For patents, we first consider the expenses incurred in order to create and maintain the portfolio of rights and treat them as investments. We also analyze the commercial value of the portfolio based on expected revenue. Other parameters are taken into account as well, such as market type, scope of protection, any associated know-how, and certain technical–legal valuation factors.
For trademarks, we typically consider the scope of protection, reputation, importance of exploitation, existence of disputes, and the market in question.
How are the results of your analyses used?
They are generally provided to statutory auditors in charge of evaluating in-kind contributions, who often use them as they are as a capital-based value to justify such contributions.

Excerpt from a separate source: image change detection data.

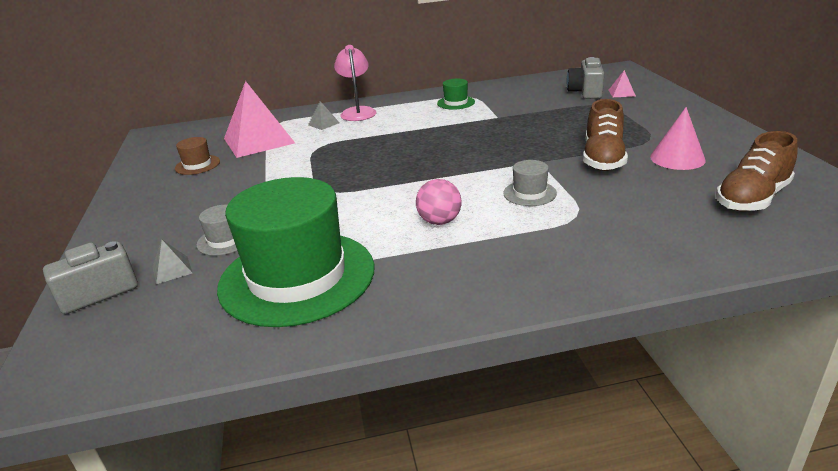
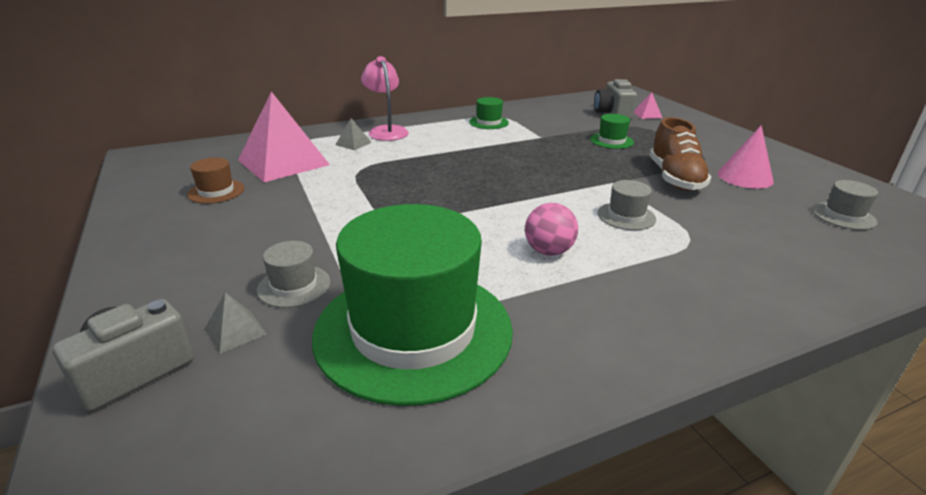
camera: 15 degrees left, 0 degrees up
(565, 121) = (611, 141): none -> green hat
(752, 198) = (843, 216): brown shoe -> grey hat

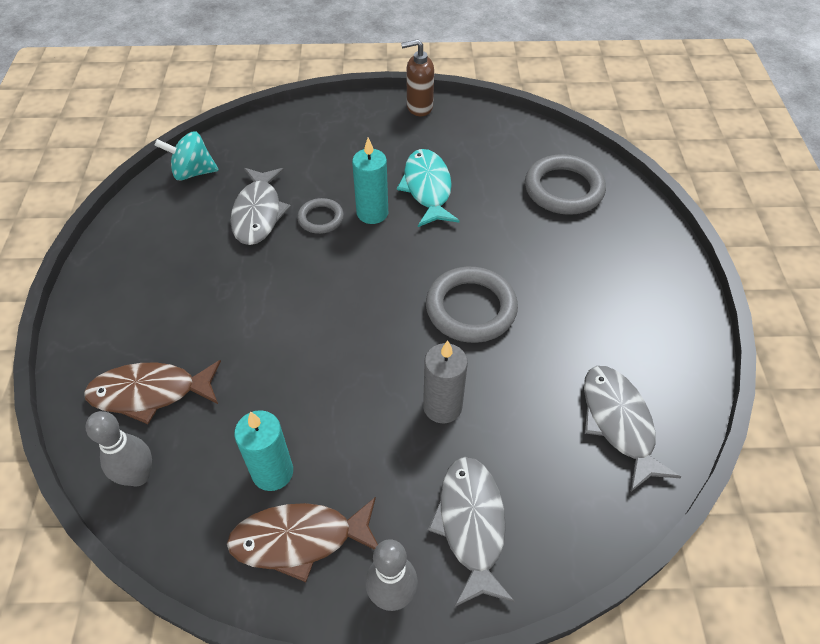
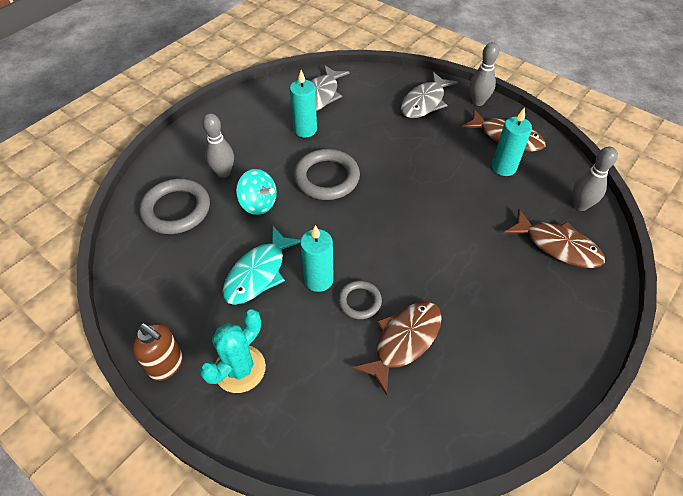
camera: 140 degrees left, 0 degrees up
(193, 172) = (434, 437): turquoise spinning top -> turquoise spinning top (258, 204)
(258, 213) = (404, 341): grey fish -> brown fish
(367, 131) = (240, 369): none -> turquoise cactus
(442, 407) = (393, 145): grey candle -> none
(567, 353) = (305, 130): none -> turquoise candle
(576, 245) = (223, 173): none -> grey bowling pin

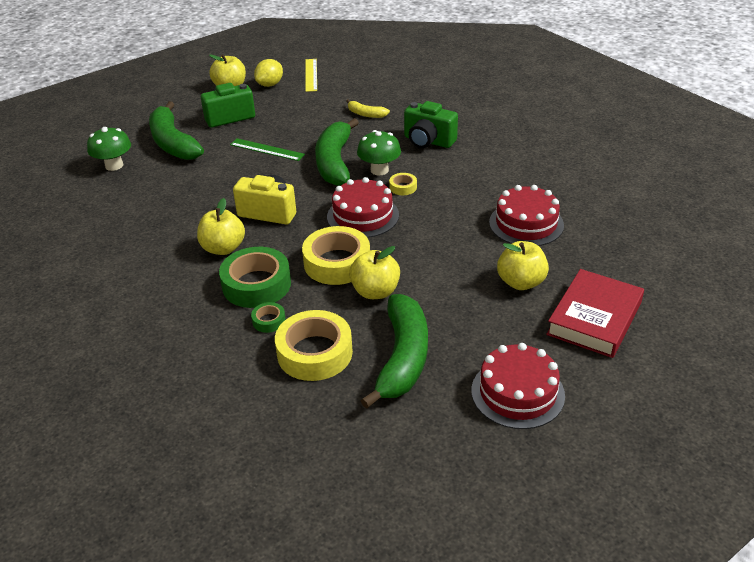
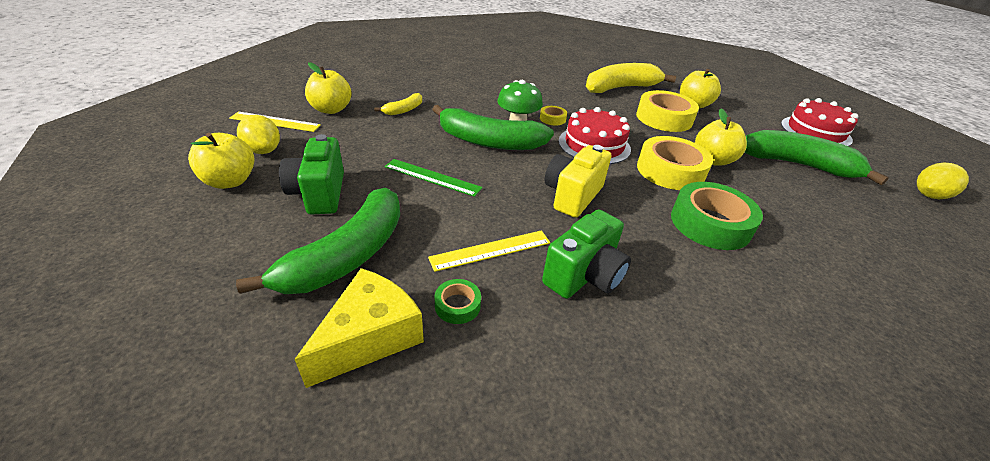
camera: 80 degrees left, 0 degrees up
(114, 165) = (370, 337): green mushroom -> yellow cheese
(173, 143) = (348, 255): green banana -> green banana turned 45 degrees counterclockwise
(191, 187) = (491, 250): none -> yellow ruler
(223, 248) = (641, 238): yellow apple -> yellow apple (331, 109)
(267, 149) = (432, 177): green ruler -> green ruler turned 75 degrees clockwise
(269, 321) = (770, 224): green tape -> green tape (457, 305)
(314, 353) = (808, 205): yellow tape -> yellow tape (664, 118)
(384, 469) = (929, 195): none -> yellow lemon
(428, 141) = (480, 94): green camera -> green camera (584, 276)
(526, 223) = (620, 88): red cake -> yellow banana
(594, 318) = (729, 94): red book -> none

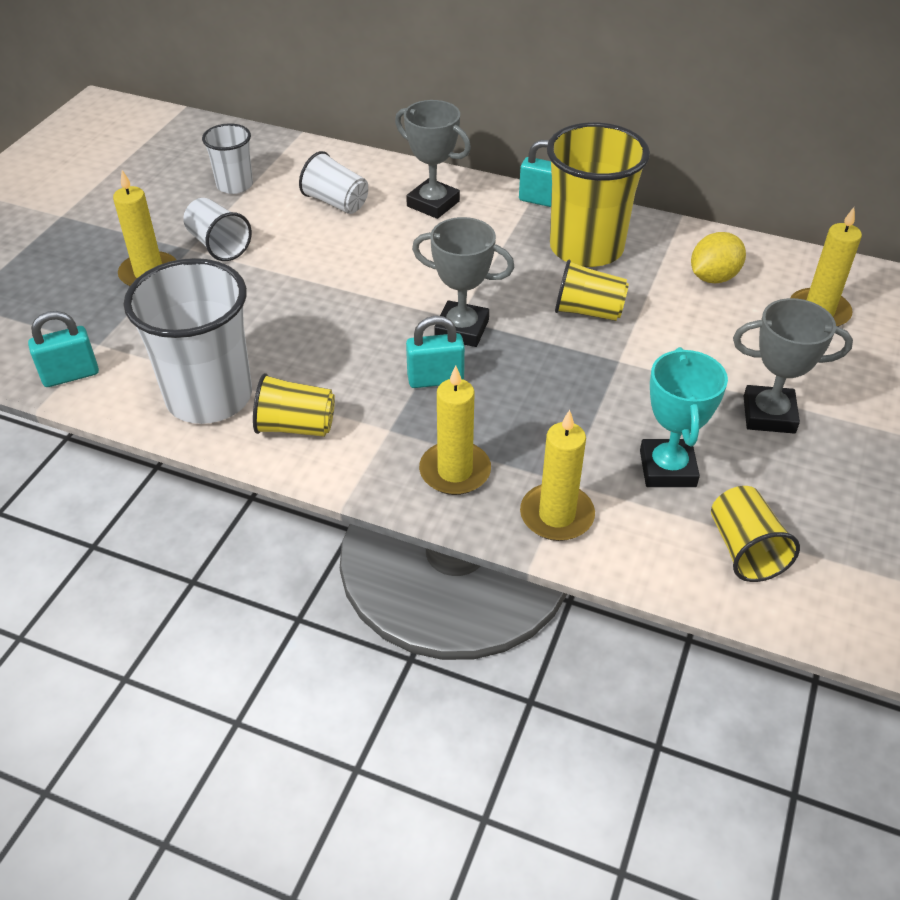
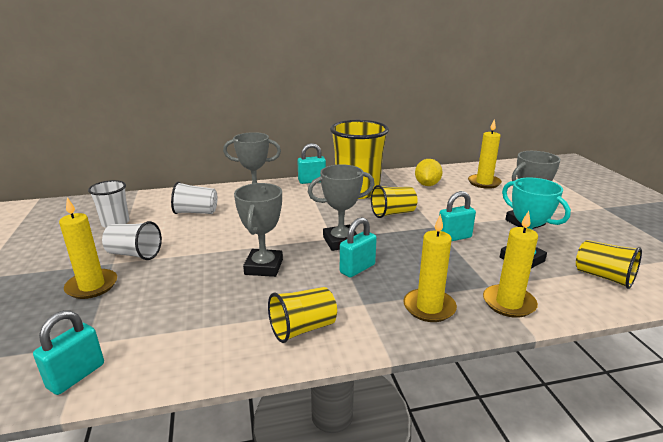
camera: 35 degrees left, 20 degrees down
(209, 397) = (218, 339): white cup -> none
(334, 327) = (264, 267): none -> grey trophy
(620, 391) = (454, 237): none -> turquoise padlock

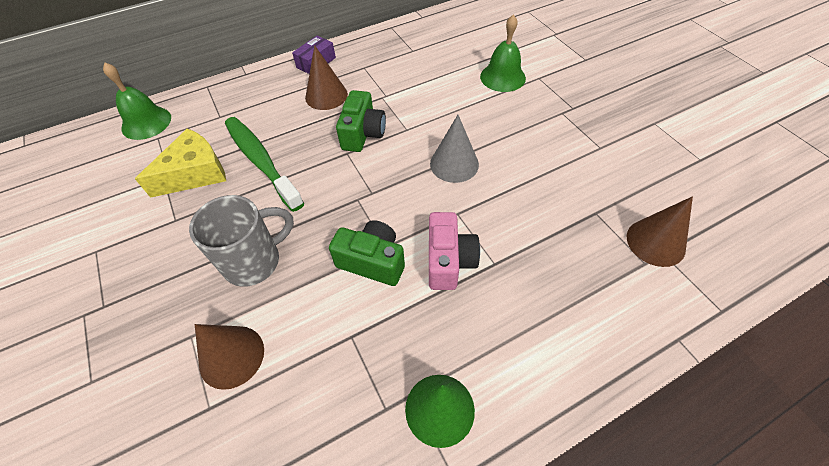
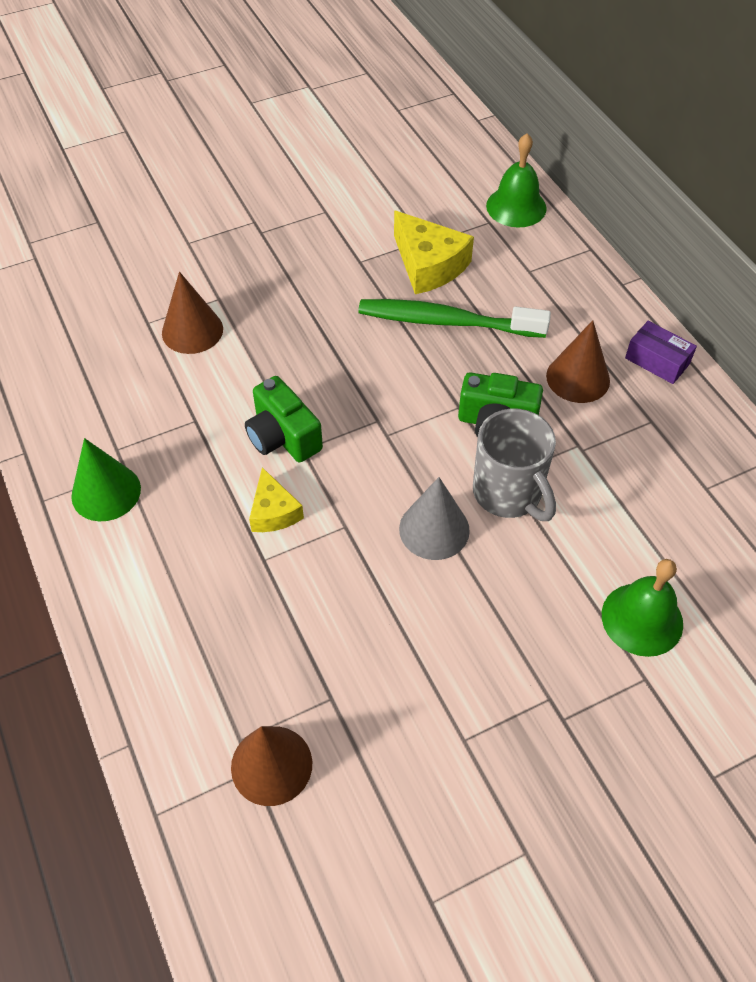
camera: 90 degrees right, 0 degrees up
(254, 261) = (297, 333): grey mug -> grey mug (509, 493)
(261, 161) = (446, 321): green toothbrush -> green toothbrush turned 135 degrees counterclockwise
(372, 261) = (283, 437): green camera -> green camera turned 120 degrees clockwise
(449, 261) = (273, 511): pink camera -> yellow cheese

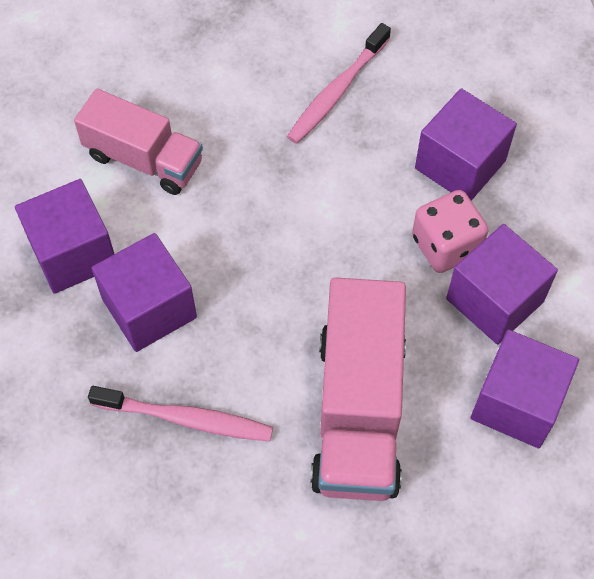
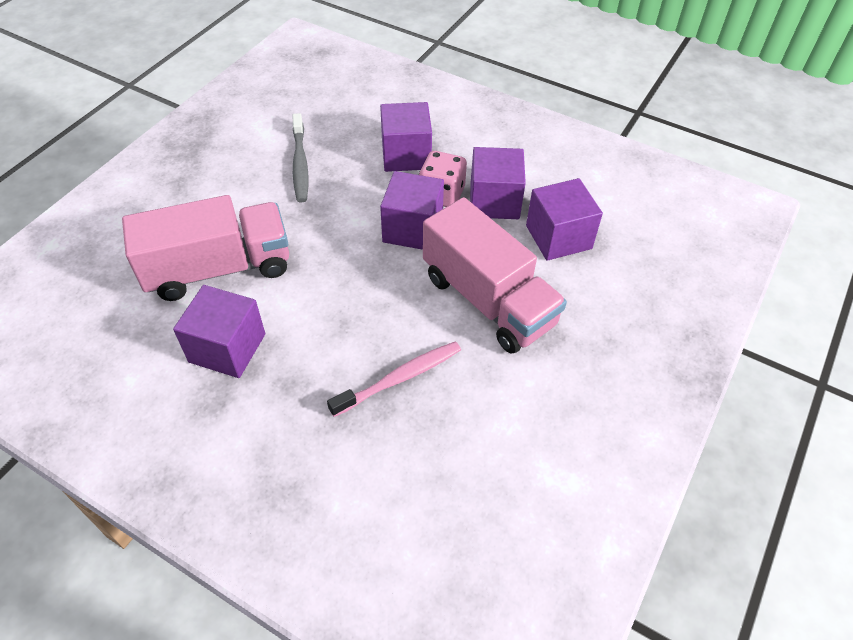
camera: 45 degrees left, 10 degrees down
(144, 159) = (218, 269): pink truck -> pink truck, size x1.52
(149, 308) = (311, 340): purple cube -> purple cube (412, 229)
(337, 91) = (300, 164): pink toothbrush -> grey toothbrush

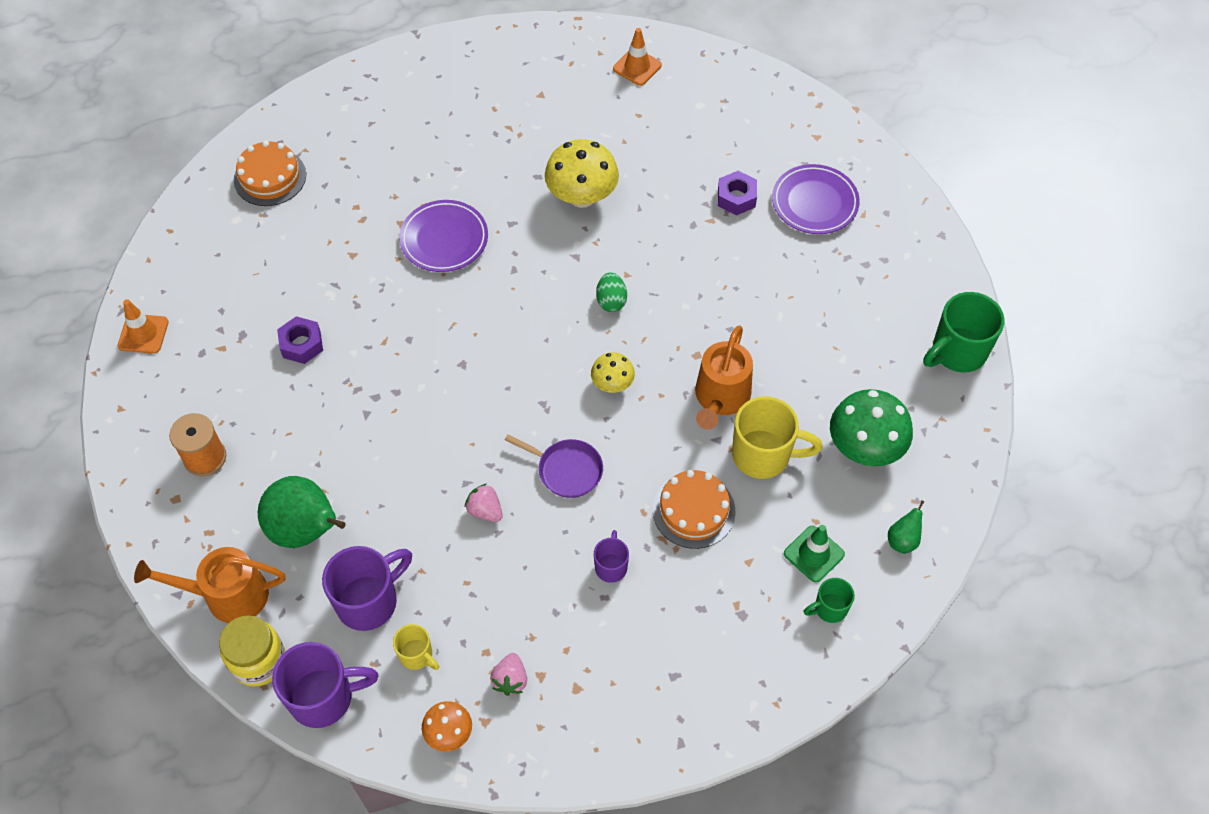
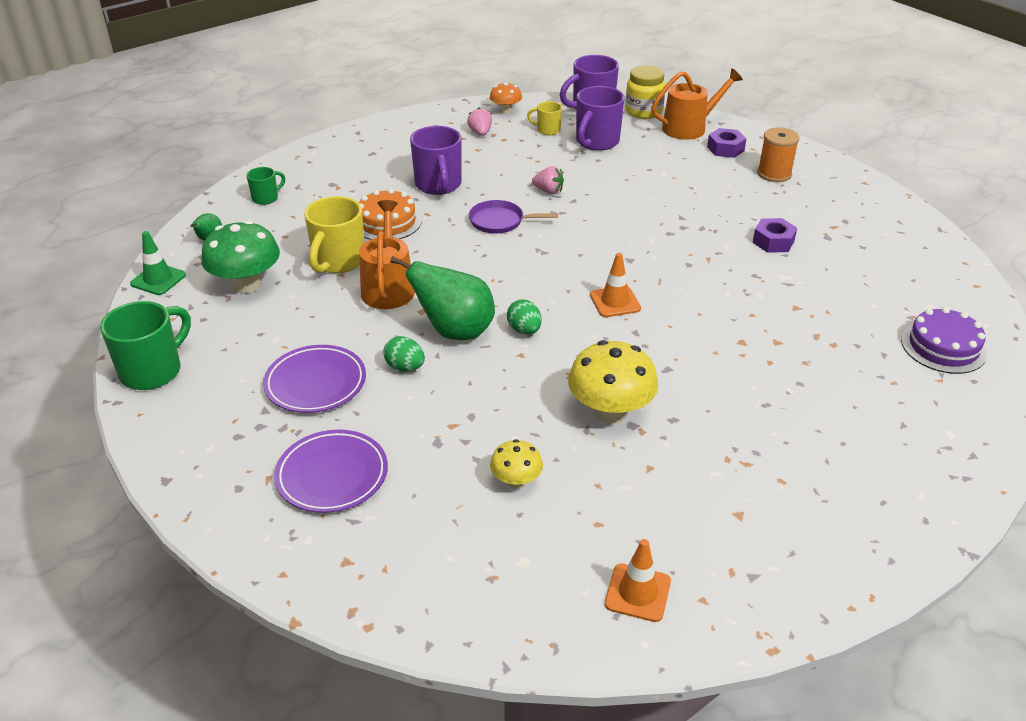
camera: 160 degrees right, 20 degrees down
(143, 334) = (903, 220): orange traffic cone -> orange traffic cone (615, 302)
(270, 177) = (943, 347): orange cake -> purple cake
(306, 530) = (667, 159): green pear -> green pear (455, 331)
(444, 239) = (722, 339): purple plate -> purple plate (315, 383)
(611, 566) = (438, 185): purple mug -> purple mug, size x1.85
(612, 384) = (490, 275): yellow mushroom -> yellow mushroom (516, 481)
(732, 290) = (405, 367): none -> green egg
(736, 198) = (431, 456): purple nut -> purple nut (725, 149)
(763, 455) = (338, 261): yellow mug -> yellow mug turned 60 degrees counterclockwise
(814, 554) = (283, 220): green traffic cone -> green traffic cone (158, 279)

It is also worth noting that the asset value obtained can serve as a capital and/or tax value when IP valuation is taken into account in the tax framework applied by certain countries.
Could you share a case that particularly stood out to you?
I can mention two cases from very different sectors.
The first goes back about fifteen years and concerns a French company specializing in digital compression, similar to the JPEG or MP4 standard. The company sold its software for a few cents per device or application. A Korean company interested in their technology came to Paris for a demonstration. I was there to lend some weight to the patent arguments, especially since I had estimated their portfolio to be worth between €600 million and €1.4 billion (2025 value). A review by the French National Financial Prosecutor’s Office later validated the methodology used to reach that result.
The second, more recent case involved a locator beacon for detecting victims, where the related IP was valued at over one million euros.
Have you noticed any changes in how or why companies seek IP asset valuations?
I am noticing that I am being asked to carry out more and more studies. Among them, there are more and more start-ups, whose patents constitute their main asset, and which are interested in these valuations.